Walter rompió a llorar y se lanzó a los brazos de su madre con el deseo de aferrarse eternamente a ella, a ese amor excluyente, y esta vez Pauline, como si le hubiera leído el pensamiento, no lo rechazó como solía hacer, ya que en los ojos húmedos y oscuros de su hijo le había parecido ver la cristalización de todas esas penas inciertas que ella no podía evitar desde que se había casado. Entonces, ¿su hijito era filósofo, le decía el traidor de su hermano a su marido? ¿Ese era el truco, decir que el niño era filósofo? ¿Así iban a quitárselo? Apretó su cabecita contra el pecho.

Sí. Emil había dejado de reírse en los cabarets, en los cafés, en la pista de patinaje… Había decidido tomar cartas en la educación del hijo mayor, según él en peligro por culpa de Pauline y sus influencias. Desde hacía meses, se esmeraba en supervisar sus estudios y había solicitado la opinión de Arthur para tomar una decisión. Drástica, si fuera necesario. Temía que su esposa pudiera convertir a Walter en un pusilánime… Pauline se iba a poner a llorar de un momento a otro, mientras escuchaba todo aquello y apretaba los dientes, llevada por una rabia que no quería demostrar de hecho ni de palabra. Su hermano no se atrevía a mirarla siquiera.

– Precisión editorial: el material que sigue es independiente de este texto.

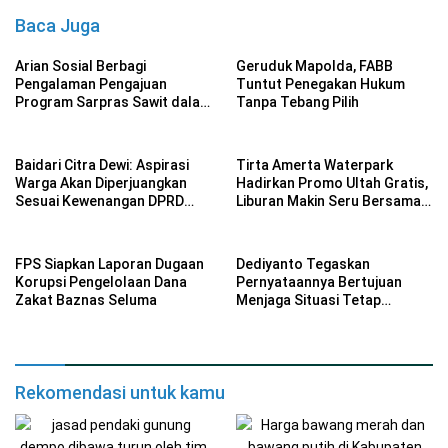
Baca Juga
Arian Sosial Berbagi
Geruduk Mapolda, FABB
Pengalaman Pengajuan
Tuntut Penegakan Hukum
Program Sarpras Sawit dalam
Tanpa Tebang Pilih
Pelatihan BPDP
Baidari Citra Dewi: Aspirasi
Tirta Amerta Waterpark
Warga Akan Diperjuangkan
Hadirkan Promo Ultah Gratis,
Sesuai Kewenangan DPRD
Liburan Makin Seru Bersama
Provinsi Bengkulu
Keluarga
FPS Siapkan Laporan Dugaan
Dediyanto Tegaskan
Korupsi Pengelolaan Dana
Pernyataannya Bertujuan
Zakat Baznas Seluma
Menjaga Situasi Tetap
Kondusif
Rekomendasi untuk kamu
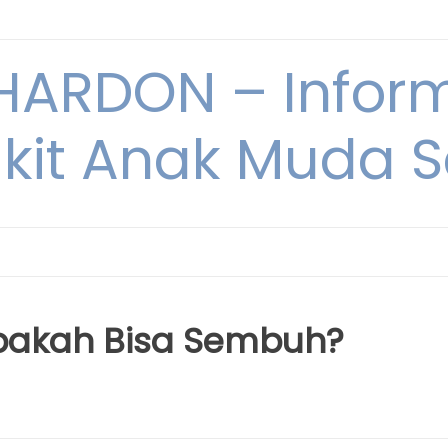
ARDON – Inform
kit Anak Muda Sa
Apakah Bisa Sembuh?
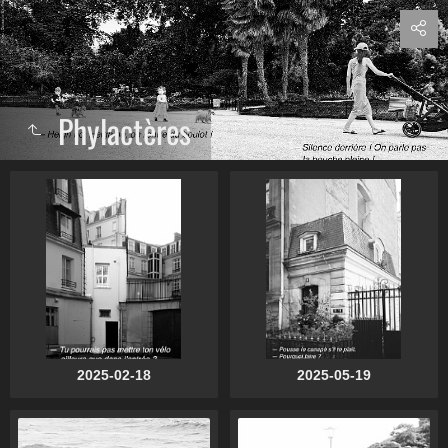
Phylactères
2025-02-18
2025-05-19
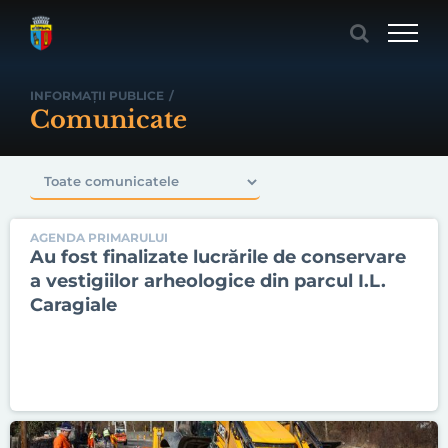
Skip
to
content
INFORMAȚII PUBLICE
/
Comunicate
AGENDA PRIMARULUI
Au fost finalizate lucrările de conservare
a vestigiilor arheologice din parcul I.L.
Caragiale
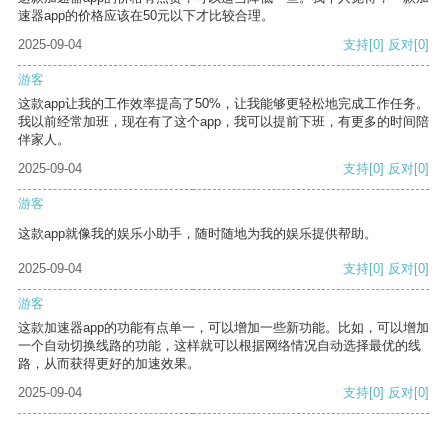
速器app的价格应该在50元以下才比较合理。
2025-09-04
支持
[0]
反对
[0]
游客
这款app让我的工作效率提高了50%，让我能够更轻松地完成工作任务。
我以前经常加班，现在有了这个app，我可以提前下班，有更多的时间陪
伴家人。
2025-09-04
支持
[0]
反对
[0]
游客
这款app就像我的娱乐小助手，随时随地为我的娱乐提供帮助。
2025-09-04
支持
[0]
反对
[0]
游客
这款加速器app的功能有点单一，可以增加一些新功能。比如，可以增加
一个自动切换线路的功能，这样就可以根据网络情况自动选择最优的线
路，从而获得更好的加速效果。
2025-09-04
支持
[0]
反对
[0]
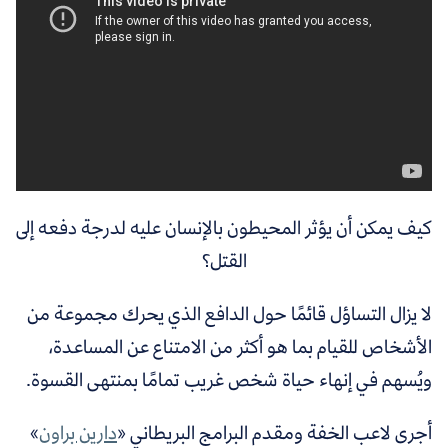
كيف يمكن أن يؤثر المحيطون بالإنسان عليه لدرجة دفعه إلى
القتل؟
لا يزال التساؤل قائمًا حول الدافع الذي يحرك مجموعة من
الأشخاص للقيام بما هو أكثر من الامتناع عن المساعدة،
ويُسهم في إنهاء حياة شخص غريب تمامًا بمنتهى القسوة.
أجرى لاعب الخفة ومقدم البرامج البريطاني «
دارين براون
»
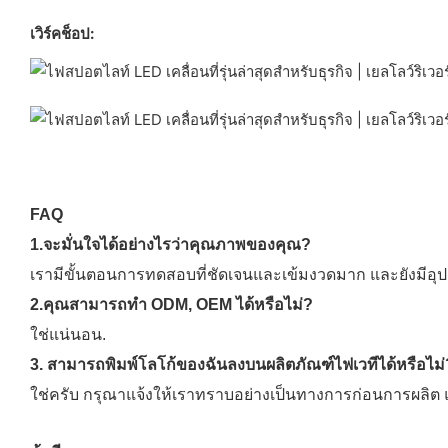
เวิร์คช็อป:
FAQ
1.จะมั่นใจได้อย่างไรว่าคุณภาพของคุณ?
เรามีขั้นตอนการทดสอบที่ชัดเจนและเข้มงวดมาก และยังมีอุปกรณ
2.คุณสามารถทำ ODM, OEM ได้หรือไม่?
ใช่แน่นอน.
3. สามารถพิมพ์โลโก้ของฉันลงบนผลิตภัณฑ์ไฟเวทีได้หรือไม่
ใช่ครับ กรุณาแจ้งให้เราทราบอย่างเป็นทางการก่อนการผลิ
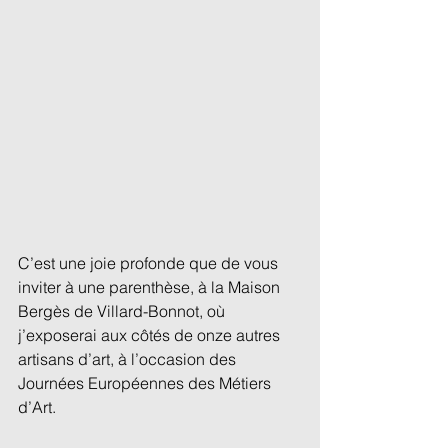
C’est une joie profonde que de vous 
inviter à une parenthèse, à la Maison 
Bergès de Villard-Bonnot, où 
j’exposerai aux côtés de onze autres 
artisans d’art, à l’occasion des 
Journées Européennes des Métiers 
d’Art.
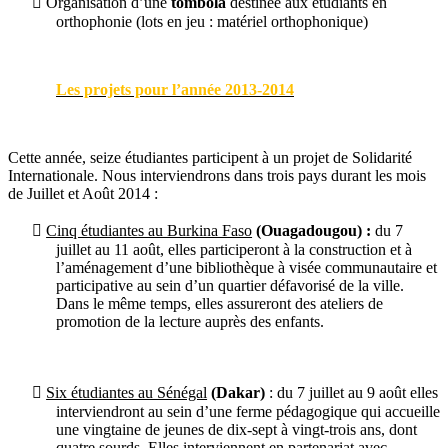

Organisation d’une
tombola
destinée aux étudiants en
orthophonie (lots en jeu : matériel orthophonique)
Les projets pour l’année 2013-2014
Cette année, seize étudiantes participent à un projet de Solidarité
Internationale. Nous interviendrons dans trois pays durant les mois
de Juillet et Août 2014 :

Cinq étudiantes au Burkina Faso
(Ouagadougou) :
du 7
juillet au 11 août, elles participeront à la construction et à
l’aménagement d’une bibliothèque à visée communautaire et
participative au sein d’un quartier défavorisé de la ville.
Dans le même temps, elles assureront des ateliers de
promotion de la lecture auprès des enfants.

Six étudiantes au Sénégal
(Dakar)
: du 7 juillet au 9 août elles
interviendront au sein d’une ferme pédagogique qui accueille
une vingtaine de jeunes de dix-sept à vingt-trois ans, dont
quatre sourds. Elles interviennent en partenariat avec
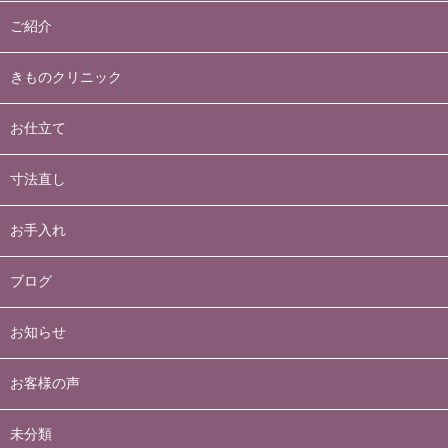
ご紹介
きものクリニック
お仕立て
寸法直し
お手入れ
ブログ
お知らせ
お客様の声
未分類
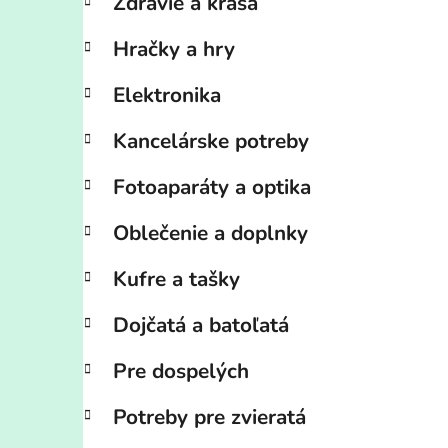
Zdravie a krása
Hračky a hry
Elektronika
Kancelárske potreby
Fotoaparáty a optika
Oblečenie a doplnky
Kufre a tašky
Dojčatá a batoľatá
Pre dospelých
Potreby pre zvieratá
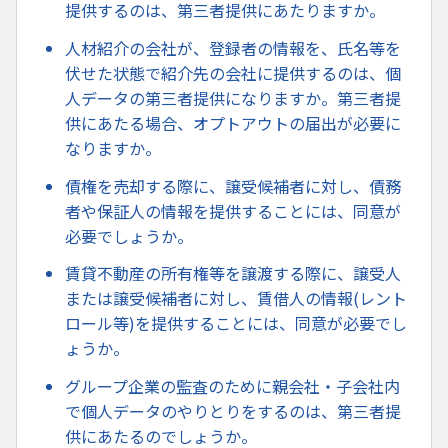
提供するのは、第三者提供にあたりますか。
人材紹介の会社が、登録者の情報を、氏名等を
伏せた状態で紹介先の会社に提供するのは、個
人データの第三者提供になりますか。第三者提
供にあたる場合、オプトアウトの届出が必要に
なりますか。
債権を売却する際に、譲受候補者に対し、債務
者や保証人の情報を提供することには、同意が
必要でしょうか。
賃貸不動産の所有権等を譲渡する際に、譲受人
または譲受候補者に対し、賃借人の情報(レント
ロール等)を提供することには、同意が必要でし
ょうか。
グループ企業の監査のために親会社・子会社内
で個人データのやりとりをするのは、第三者提
供にあたるのでしょうか。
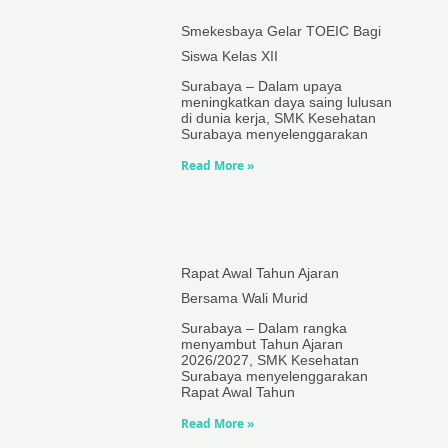
Smekesbaya Gelar TOEIC Bagi
Siswa Kelas XII
Surabaya – Dalam upaya
meningkatkan daya saing lulusan
di dunia kerja, SMK Kesehatan
Surabaya menyelenggarakan
Read More »
Rapat Awal Tahun Ajaran
Bersama Wali Murid
Surabaya – Dalam rangka
menyambut Tahun Ajaran
2026/2027, SMK Kesehatan
Surabaya menyelenggarakan
Rapat Awal Tahun
Read More »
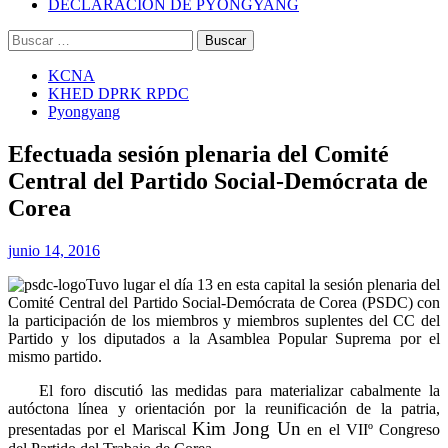
DECLARACIÓN DE PYONGYANG
Buscar:
KCNA
KHED DPRK RPDC
Pyongyang
Efectuada sesión plenaria del Comité
Central del Partido Social-Demócrata de
Corea
junio 14, 2016
Tuvo lugar el día 13 en esta capital la sesión plenaria del
Comité Central del Partido Social-Demócrata de Corea (PSDC) con
la participación de los miembros y miembros suplentes del CC del
Partido y los diputados a la Asamblea Popular Suprema por el
mismo partido.
El foro discutió las medidas para materializar cabalmente la
autóctona línea y orientación por la reunificación de la patria,
Kim Jong Un
presentadas por el Mariscal
en el VIIº Congreso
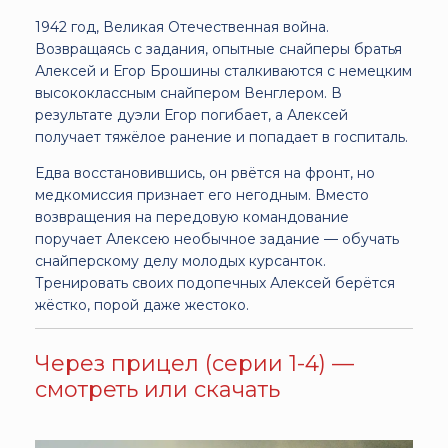
1942 год, Великая Отечественная война.
Возвращаясь с задания, опытные снайперы братья
Алексей и Егор Брошины сталкиваются с немецким
высококлассным снайпером Венглером. В
результате дуэли Егор погибает, а Алексей
получает тяжёлое ранение и попадает в госпиталь.
Едва восстановившись, он рвётся на фронт, но
медкомиссия признает его негодным. Вместо
возвращения на передовую командование
поручает Алексею необычное задание — обучать
снайперскому делу молодых курсанток.
Тренировать своих подопечных Алексей берётся
жёстко, порой даже жестоко.
Через прицел (серии 1-4) —
смотреть или скачать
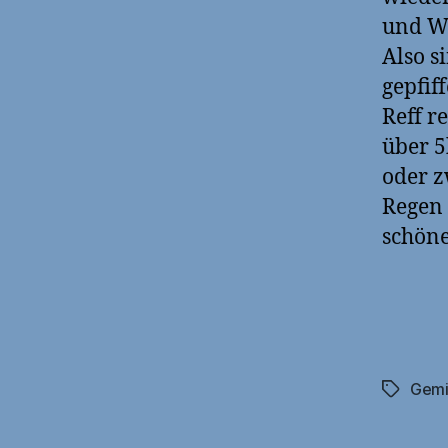
und Wi
Also s
gepfif
Reff r
über 5
oder z
Regen 
schöne
Gemi
Schlagwö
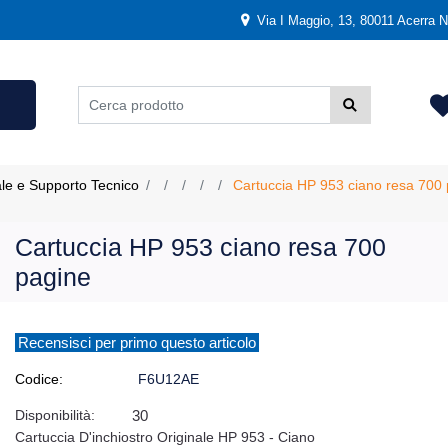
Via I Maggio, 13, 80011 Acerra NA
ale e Supporto Tecnico
Cartuccia HP 953 ciano resa 700
Cartuccia HP 953 ciano resa 700
pagine
Recensisci per primo questo articolo
Codice:
F6U12AE
Disponibilità:
30
Cartuccia D'inchiostro Originale HP 953 - Ciano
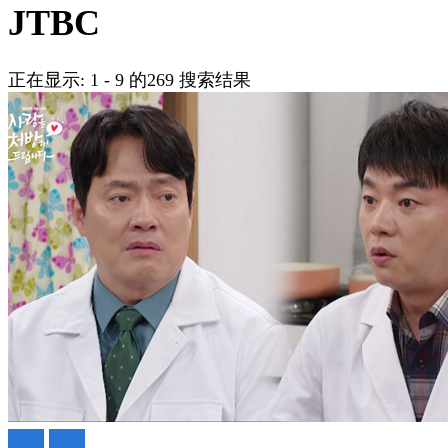
吗?
JTBC
正在显示: 1 - 9 的269 搜索结果
日剧
韩剧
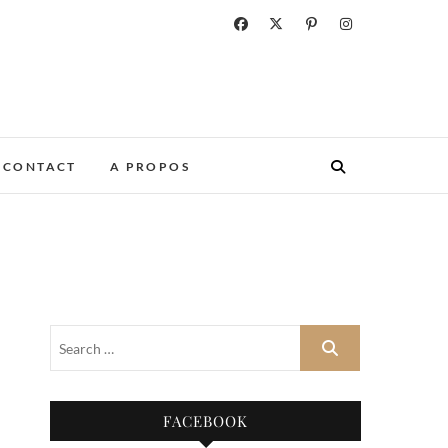
CONTACT
A PROPOS
FACEBOOK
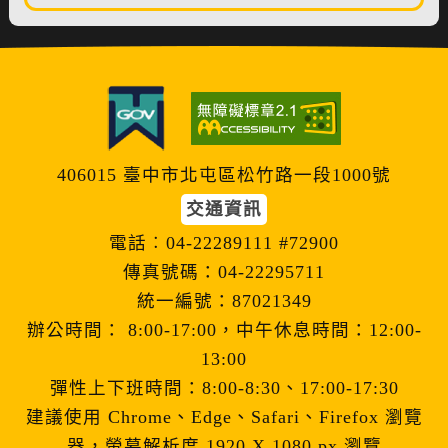
406015 臺中市北屯區松竹路一段1000號
交通資訊
電話︰04-22289111 #72900
傳真號碼：04-22295711
統一編號：87021349
辦公時間： 8:00-17:00，中午休息時間：12:00-
13:00
彈性上下班時間：8:00-8:30、17:00-17:30
建議使用 Chrome、Edge、Safari、Firefox 瀏覽
器，螢幕解析度 1920 X 1080 px 瀏覽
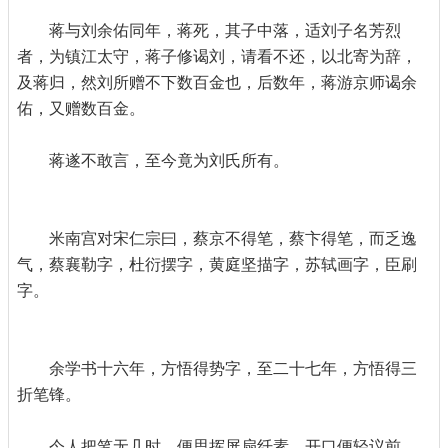
蒋与刘余佑同年，蒋死，其子中落，适刘子名芳烈
者，为镇江太守，蒋子修谒刘，请看不还，以北寄为辞，
及蒋归，然刘所赠不下数百金也，后数年，蒋游京师谒余
佑，又赠数百金。
蒋遂不敢言，至今竟为刘氏所有。
米南宫对宋仁宗曰，蔡京不得笔，蔡卞得笔，而乏逸
气，蔡襄勒字，杜衍摆字，黄庭坚描字，苏轼画字，臣刷
字。
余学书十六年，方悟得势字，至二十七年，方悟得三
折笔锋。
今人把笔无几时，便思挥屏扇纤素，开口便轻议前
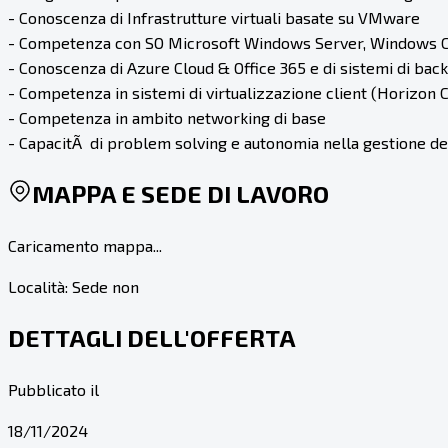
- Conoscenza di Infrastrutture virtuali basate su VMware
- Competenza con SO Microsoft Windows Server, Windows C
- Conoscenza di Azure Cloud & Office 365 e di sistemi di ba
- Competenza in sistemi di virtualizzazione client (Horizon Ci
- Competenza in ambito networking di base
- CapacitÃ di problem solving e autonomia nella gestione del
MAPPA E SEDE DI LAVORO
Caricamento mappa...
Località:
Sede non
DETTAGLI DELL'OFFERTA
Pubblicato il
18/11/2024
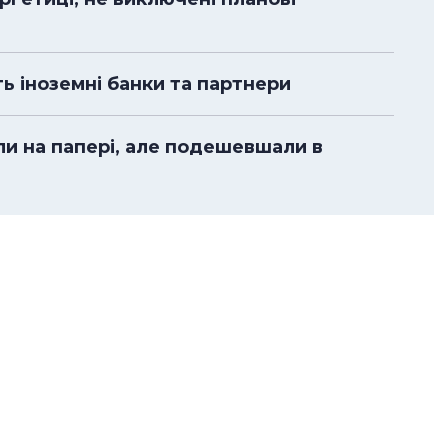
ть іноземні банки та партнери
ли на папері, але подешевшали в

—Walter, hijo, hubiera preferido una carrera con más futuro para ti, pero confío en el criterio de tu tío. Ha llegado el momento de mandarte a estudiar fuera y, si tienes que ser filósofo, pues lo serás.

—Bien pensado, es una carrera de buen gusto y perfectamente compatible con los negocios familiares —intervino el cuñado.

Emil pagaría los mejores colegios, resumió pomposo, y miró a Pauline de reojo y apuñaló el aire con su regordete dedo índice para añadir:

—Pero tendrás que ser el mejor cada año, ¡o recibirás un buen castigo! —y lo enfatizó con un manotazo en su hombro de pajarito: un golpe muy parecido al del martillo con que Emil remataba las ventas de subasta en su tienda.